Resultante do processo constituinte brasileiro que pautou a redemocratização do país, a proteção do direito à saúde dada pela Constituição de 1988 representa um pacto da sociedade brasileira em benefício da saúde individual e coletiva. O relatório final da VIII Conferência Nacional de Saúde, publicado em 1986, foi um dos grandes momentos da democracia no Brasil. Coordenado por Sérgio Arouca, o relatório resume as deliberações tomadas por mais de 4.000 participantes, sendo mil delegados, e apresenta a síntese das demandas sociais em saúde que seriam, dois anos depois, traduzidas pela Constituição de 1988 e pelas leis 8.080, de 19 de setembro de 1990, e 8.142, de 28 de dezembro de 1990.

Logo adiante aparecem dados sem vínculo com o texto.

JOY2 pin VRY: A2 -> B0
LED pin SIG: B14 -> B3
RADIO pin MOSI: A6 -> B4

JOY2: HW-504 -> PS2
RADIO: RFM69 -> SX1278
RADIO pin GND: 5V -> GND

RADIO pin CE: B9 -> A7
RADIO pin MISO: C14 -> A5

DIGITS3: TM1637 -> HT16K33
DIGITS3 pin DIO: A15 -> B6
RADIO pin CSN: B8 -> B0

Esse conjunto normativo oferece as bases legislativas de reconhecimento e proteção do direito à saúde no Brasil. Dentre outras disposições, apresentam um conceito de saúde, detalham o dever do Estado com relação ao direito à saúde, por meio de dispositivos que estruturam o sistema público de saúde, e tornam claros seus princípios, diretrizes, objetivos, competências e fontes de financiamento, assim como orientam a organização, direção e gestão do sistema e a forma como estão distribuídas as tarefas entre as três esferas de poder. Destaque-se que a Lei 8.142/1990 inovou em termos de gestão participativa do Estado e criou instituições participativas e democráticas para atuarem de forma integrada com o Estado, tais como os conselhos de saúde e as conferências de saúde.
Essa sofisticada arquitetura jurídica criada no Brasil para o reconhecimento e a plena efetivação do direito à saúde representa um grande avanço civilizacional e democrático de nosso país, mas que somente será concretizado se a sociedade brasileira e nossos governantes entenderem e levarem realmente a sério o fato de que a saúde é um direito realizável.
Basta ver os avanços promovidos nos principais indicadores de saúde pública do Brasil nos últimos 30 anos, desde o reconhecimento constitucional da saúde em 1988 até os dias de hoje. Para ficar apenas nos principais indicadores, destaque-se a taxa de mortalidade infantil de crianças com menos de um ano, que foi aproximadamente de 47/1.000 em 1990 para 11/1.000 em 2020; e a expectativa de vida do brasileiro, que passou de aproximadamente 66 anos em 1990 para 77 anos em 2020.
Esses números, reflexos do reconhecimento do direito à saúde no Brasil e das garantias jurídicas e democráticas criadas pela Constituição, notadamente a criação do Sistema Único de Saúde, demonstram que o direito à saúde não é utopia. É realizável e já temos amadurecimento democrático e instrumentos jurídicos suficientes para isso.